The worker, employed by Noonan Services Group Ltd, was a security operative based in UHL from October 21, 2017 until his dismissal on January 18, 2018, during his six-month probationary period.
On September 19 last, an adjudication officer found that his dismissal was “procedurally unfair” and awarded a once-off ex-gratia payment of €500.
The worker, represented by Siptu, appealed this decision on October 19 and a Labour Court hearing was convened on February 5.
The court heard that, prior to starting his job, the worker told the company that he had made arrangements to go to his home country for Christmas, between December 27 and January 16, 2017. The appellant attended work on Christmas Eve and finished at 7am on Christmas Day.
He was rostered to attend work a 12-hour shift starting at 7pm on December 26. However, he did not attend work for that shift and “did not give advance notice” to his supervisor that he was not available for work, the court heard.
When the company’s security manager contacted the worker by telephone, he discovered that the worker “was already at the airport and waiting for his flight”.
The worker was advised to contact the security manager on his return on January 16 to arrange a performance review meeting. However, the worker did not return to Ireland until January 18, the Labour Court heard.

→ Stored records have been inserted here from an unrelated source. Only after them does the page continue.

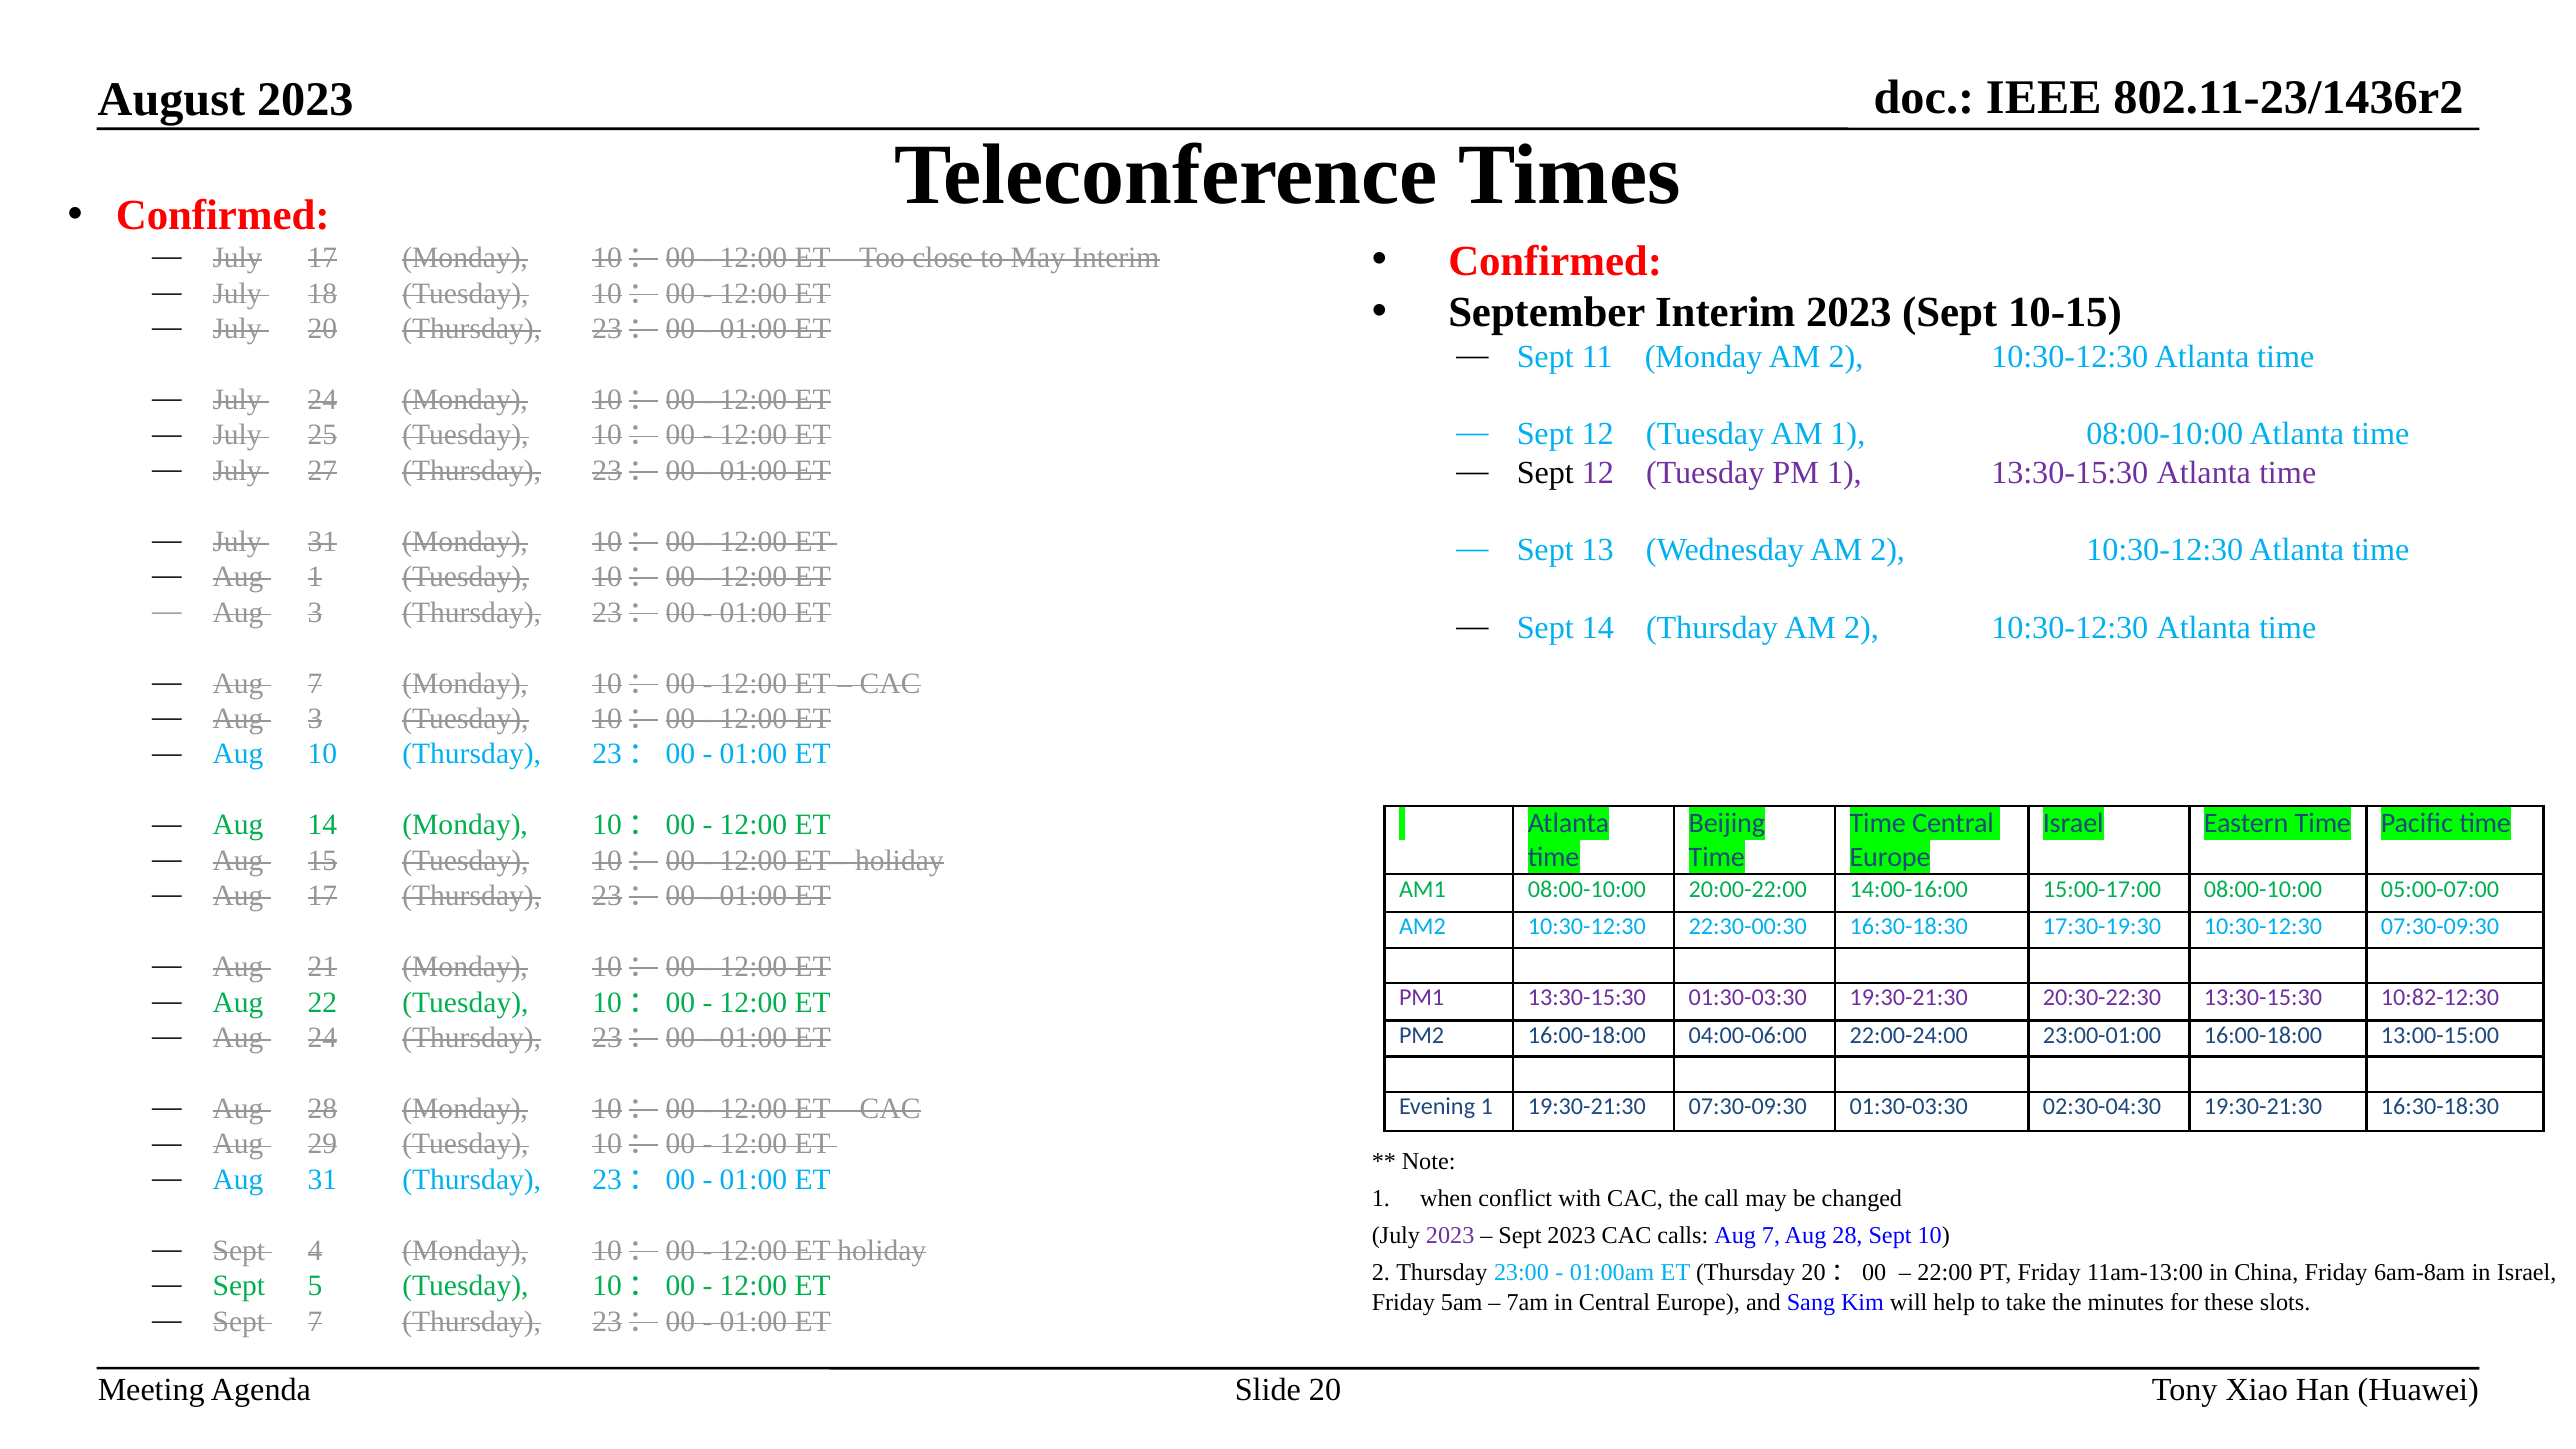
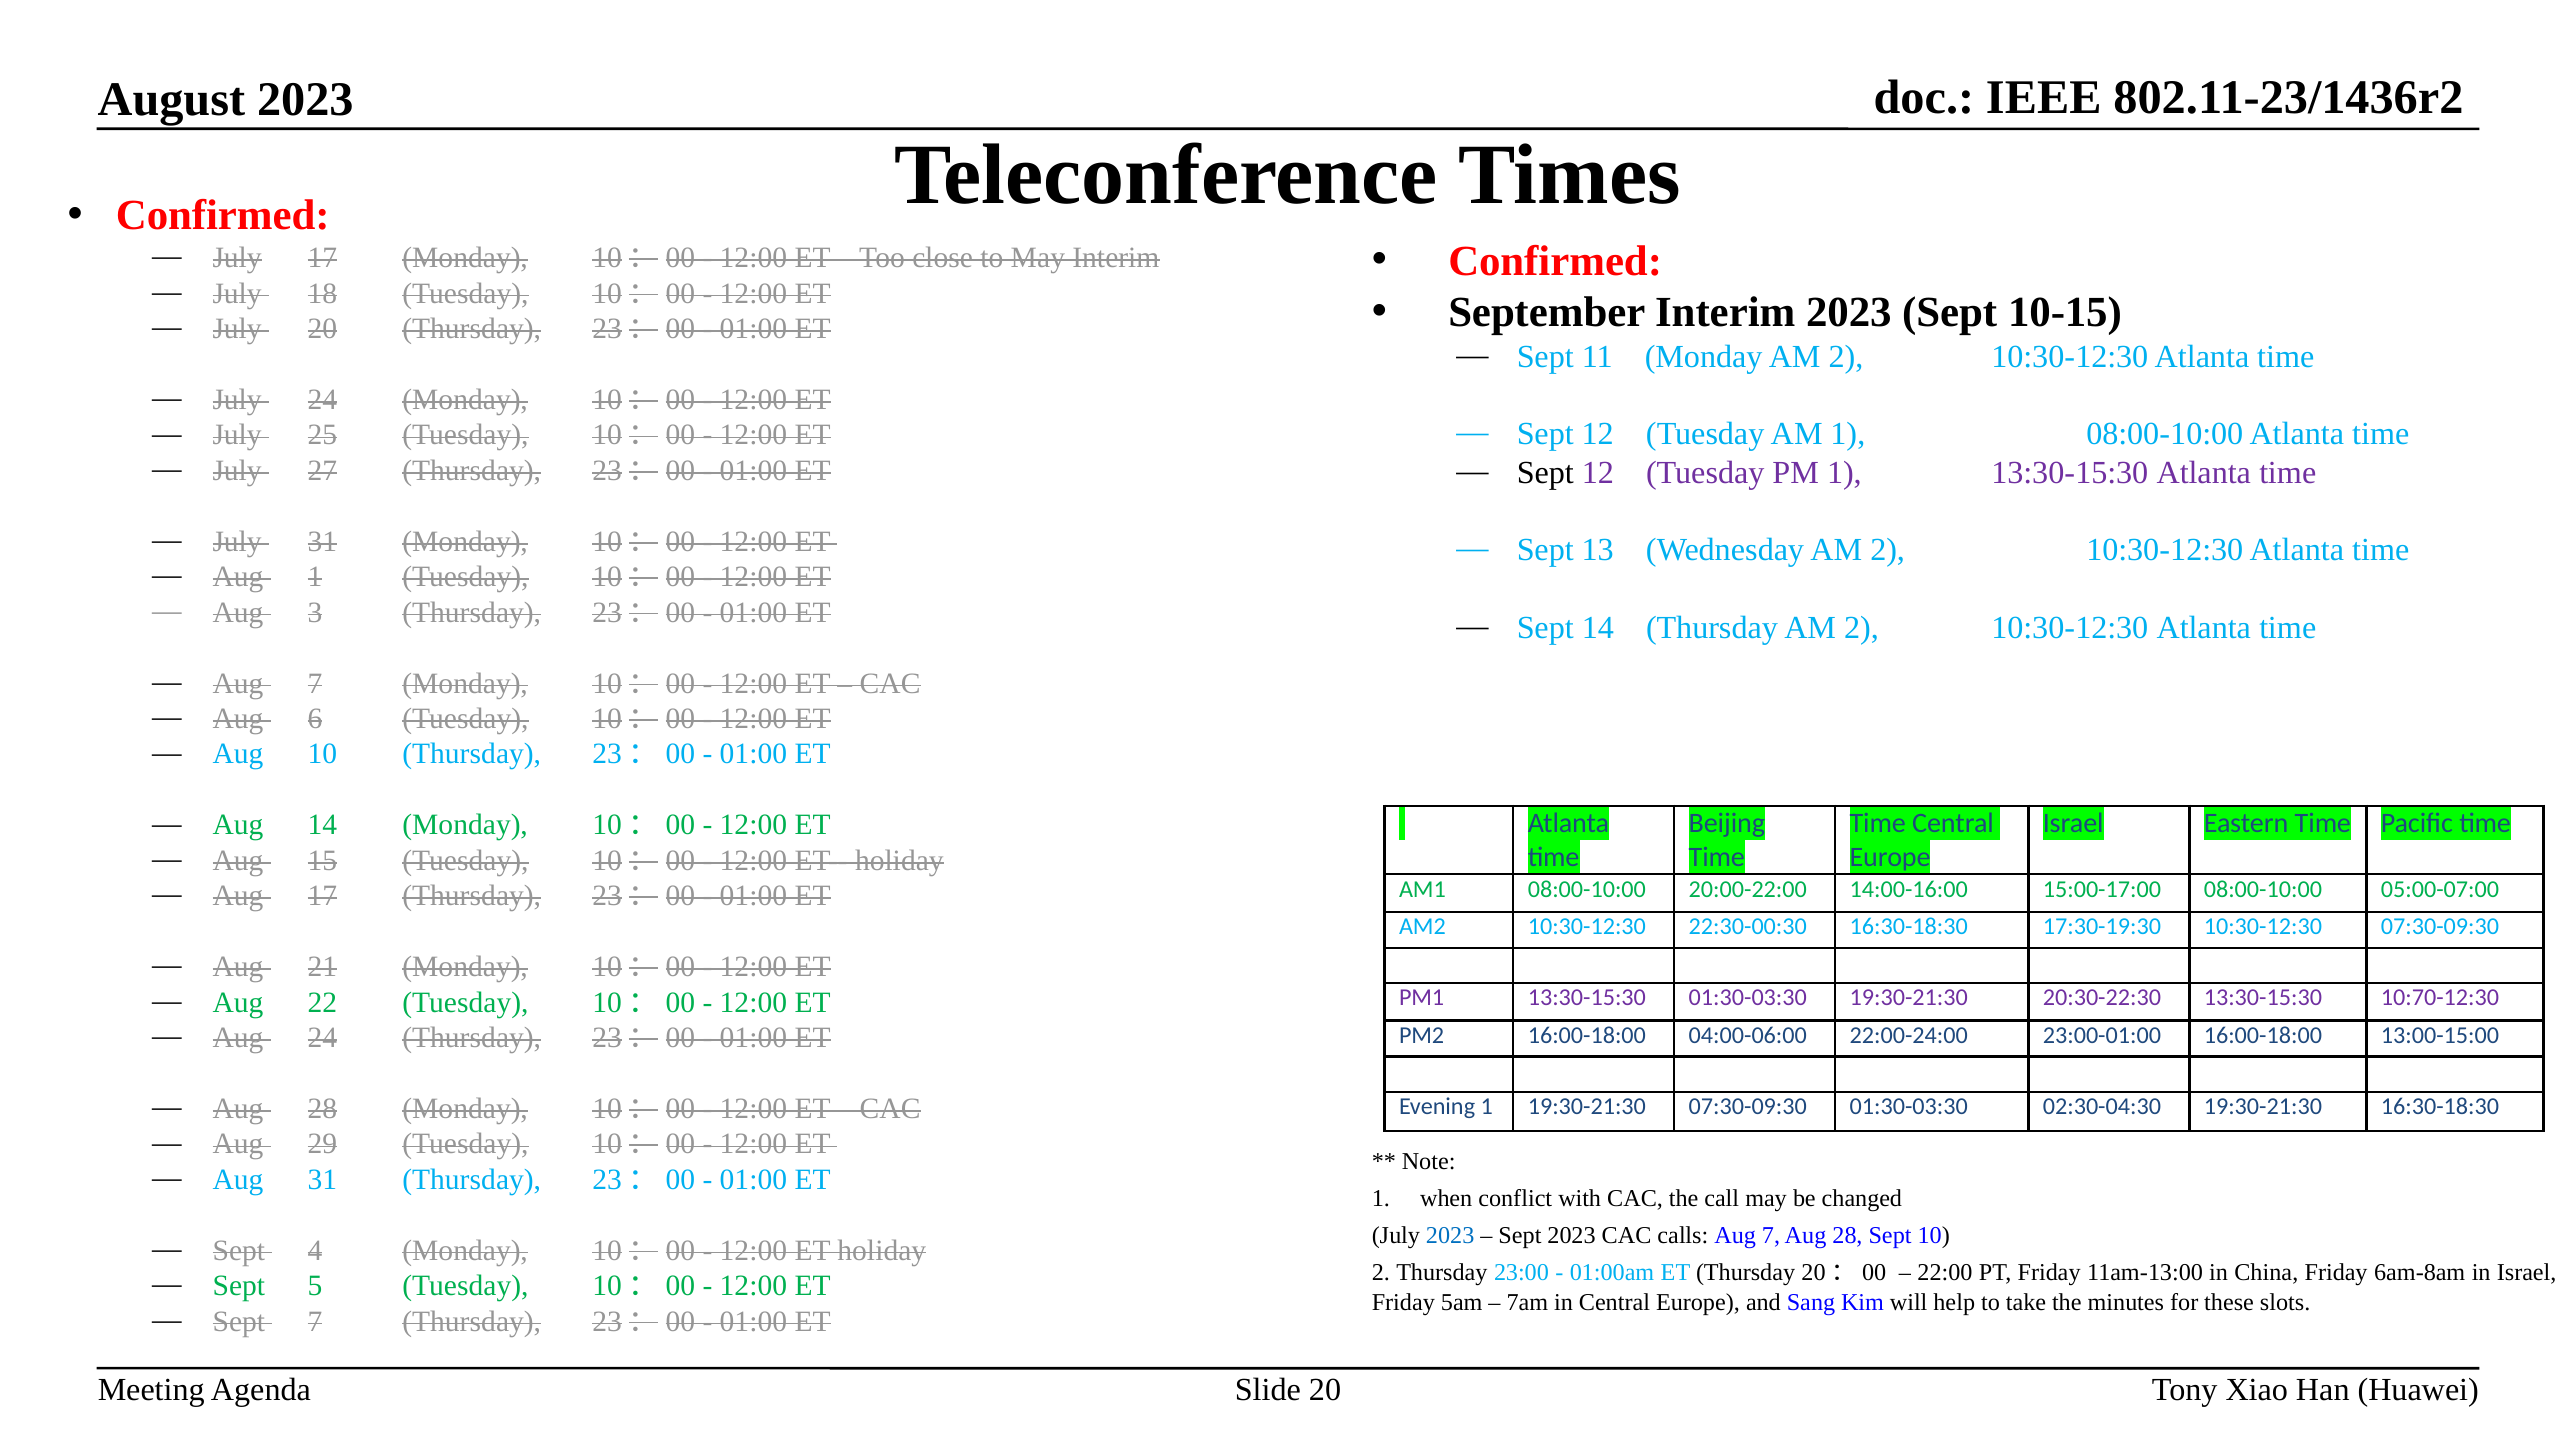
3 at (315, 719): 3 -> 6
10:82-12:30: 10:82-12:30 -> 10:70-12:30
2023 at (1450, 1236) colour: purple -> blue
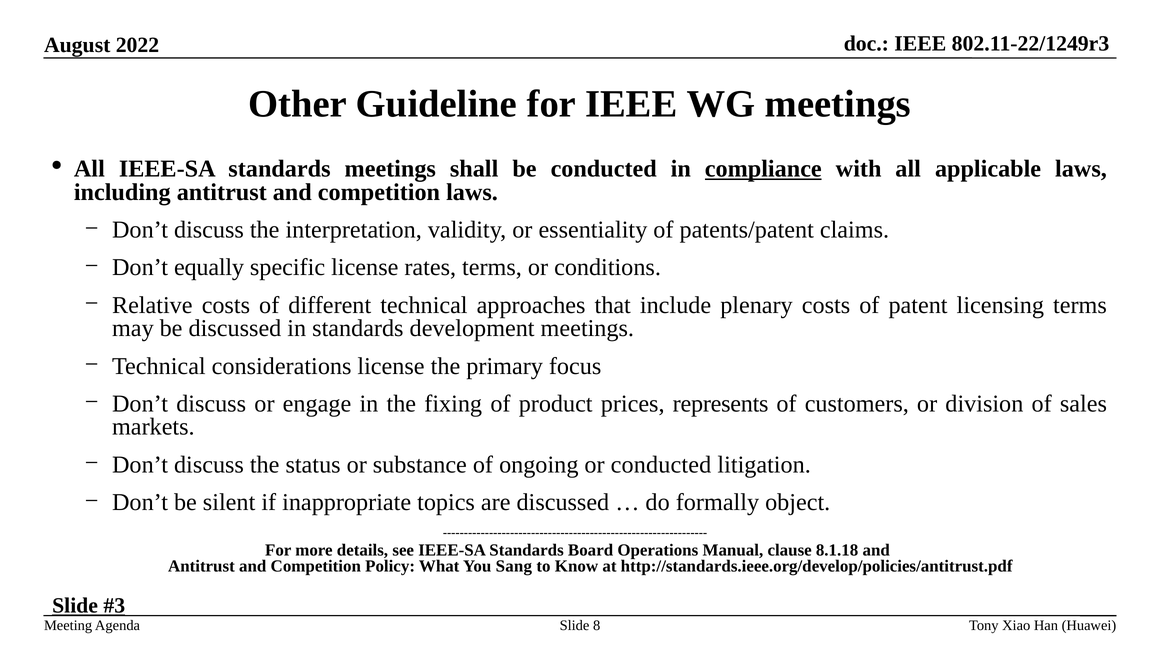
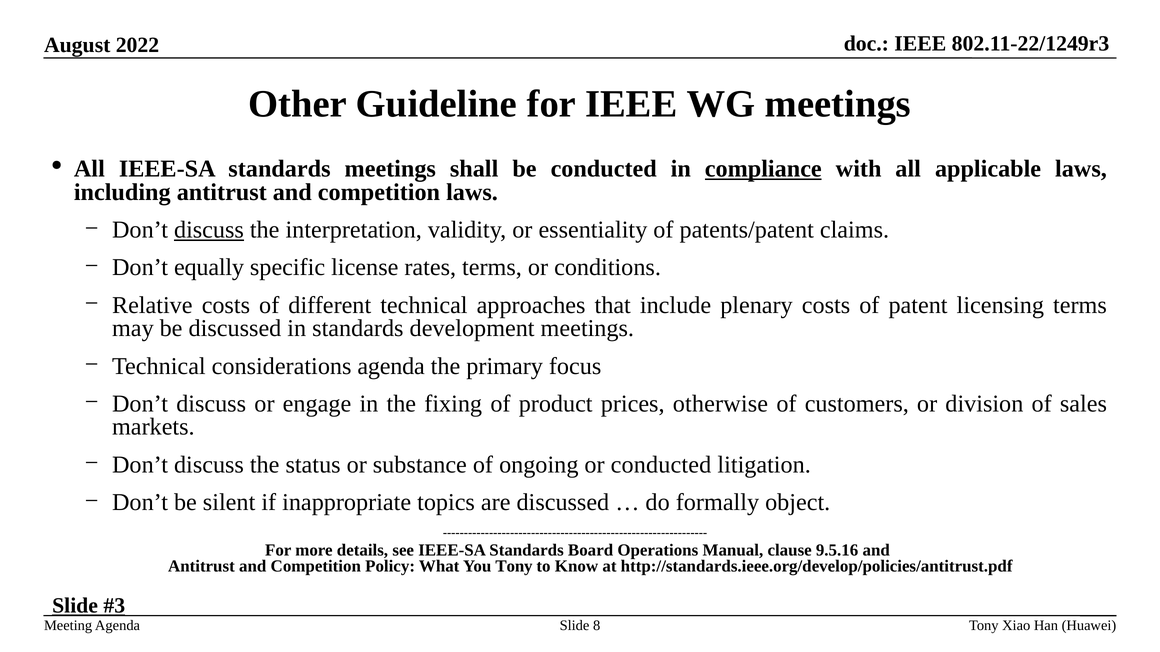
discuss at (209, 230) underline: none -> present
considerations license: license -> agenda
represents: represents -> otherwise
8.1.18: 8.1.18 -> 9.5.16
You Sang: Sang -> Tony
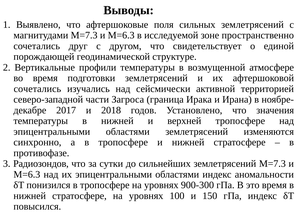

During a meeting on January 18, the security manager raised a number of issues with the worker, including his failure to attend his rostered shift on December 26, his failure to make contact on January 16, and “specific incidents that had occurred in the workplace” during December 2017.
The worker was dismissed immediately with payment in lieu of notice.
The worker appealed this decision but failed.
The union submitted that the company failed to comply with the code of practice on disciplinary and grievance procedures in effecting his dismissal.
The union sought compensation “as is just and equitable to reflect what it alleges amounts to a lack of fair procedures by the company”.
The company said that it became “very apparent” over the three months that the worker “was unsuitable for the position”. The court said the manner in which the company dealt with the worker’s performance issues “leaves much to be desired.
“He should have been informed in writing in advance of the issues that fell to be considered at the meeting of 18 January 2018 and he should have been expressly informed that his dismissal was a possible outcome of that meeting.”
However, the court stated, the worker “did himself no favours at all”. The court determined that the worker contributed “very significantly” to his own dismissal, not recommending any compensation payable to the worker.